<238>Adieu, cher Jordan; n'oublie point ton ami, et conserve-moi dans ton cœur avec toute la fidélité qu'Oreste devait à Pylade.
141. DE M. JORDAN.
Sire,
On est impatient de voir l'effet que la dernière victoire aura produit. La Gazette de Leyde marquait que cette nouvelle avait causé de la consternation dans l'esprit du peuple anglais. On cherche en Hollande à se persuader que cette bataille n'est point décisive. On dit, avec tout cela, qu'il y a un peu de mésintelligence entre la Hollande et l'Angleterre. On ne comprend point les raisons du cantonnement. Voilà des nouvelles échappées par hasard de la bouche des maîtres politiques, qui souvent sont aussi silencieux que l'étaient autrefois les disciples de Pythagore.

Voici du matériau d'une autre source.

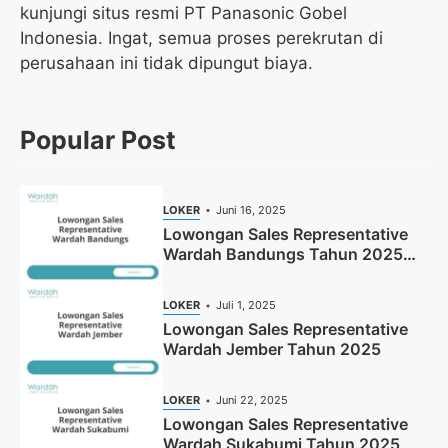
kunjungi situs resmi PT Panasonic Gobel
Indonesia. Ingat, semua proses perekrutan di
perusahaan ini tidak dipungut biaya.
Popular Post
LOKER
Juni 16, 2025
Lowongan Sales Representative
Wardah Bandungs Tahun 2025
(Apply Now)
LOKER
Juli 1, 2025
Lowongan Sales Representative
Wardah Jember Tahun 2025
LOKER
Juni 22, 2025
Lowongan Sales Representative
Wardah Sukabumi Tahun 2025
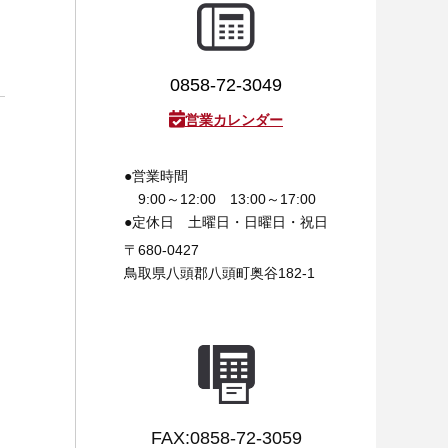
0858-72-3049
営業カレンダー
●営業時間
9:00～12:00 13:00～17:00
●定休日
土曜日・日曜日・祝日
〒680-0427
鳥取県八頭郡八頭町奥谷182-1
FAX:0858-72-3059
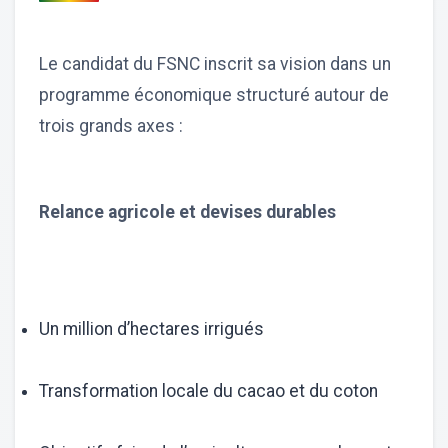
Le candidat du FSNC inscrit sa vision dans un
programme économique structuré autour de
trois grands axes :
Relance agricole et devises durables
Un million d’hectares irrigués
Transformation locale du cacao et du coton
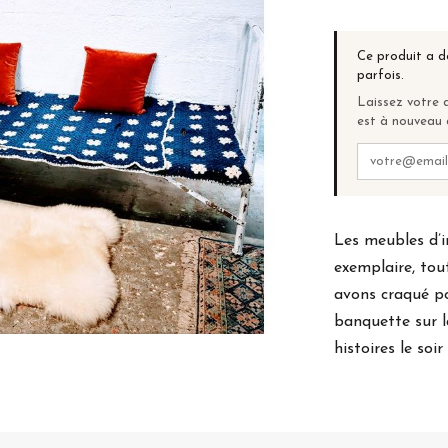
Ce produit a d
parfois.
Laissez votre a
est à nouveau 
Les meubles d’i
exemplaire, tou
avons craqué pou
banquette sur l
histoires le soir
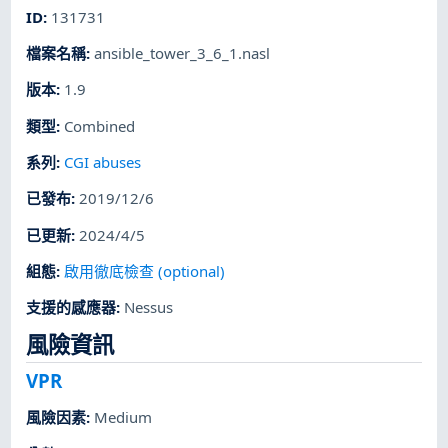
ID
:
131731
檔案名稱
:
ansible_tower_3_6_1.nasl
版本
:
1.9
類型
:
Combined
系列
:
CGI abuses
已發布
:
2019/12/6
已更新
:
2024/4/5
組態
:
啟用徹底檢查 (optional)
支援的感應器
:
Nessus
風險資訊
VPR
風險因素
:
Medium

Les réflexions que fait V. M. sur les révolutions qu'un seul homme peut occasionner sont également justes et ingénieuses. Je parlerai franchement à V. M. Ces révolutions ne m'ont pas surpris. Je n'ai pas eu l'honneur de lui faire ma cour pendant quatre semaines, que j'ai été convaincu que V. M. était destinée à faire de grandes choses. Tout le monde était alarmé de voir une guerre au commencement du règne de V. M., parce qu'on ne prévoyait pas que cette carrière serait glorieusement parcourue. V. M. a fait voir à l'Europe ses talents dans l'art militaire et dans la politique. V. M. montrera toujours à son peuple que, si elle sait être le destructeur acharné de ses ennemis, elle sait aussi être le père tendre de ses peuples. V. M. a, par cette guerre, montré qu'on ne l'attaque point impunément, et qu'elle a des troupes redoutables.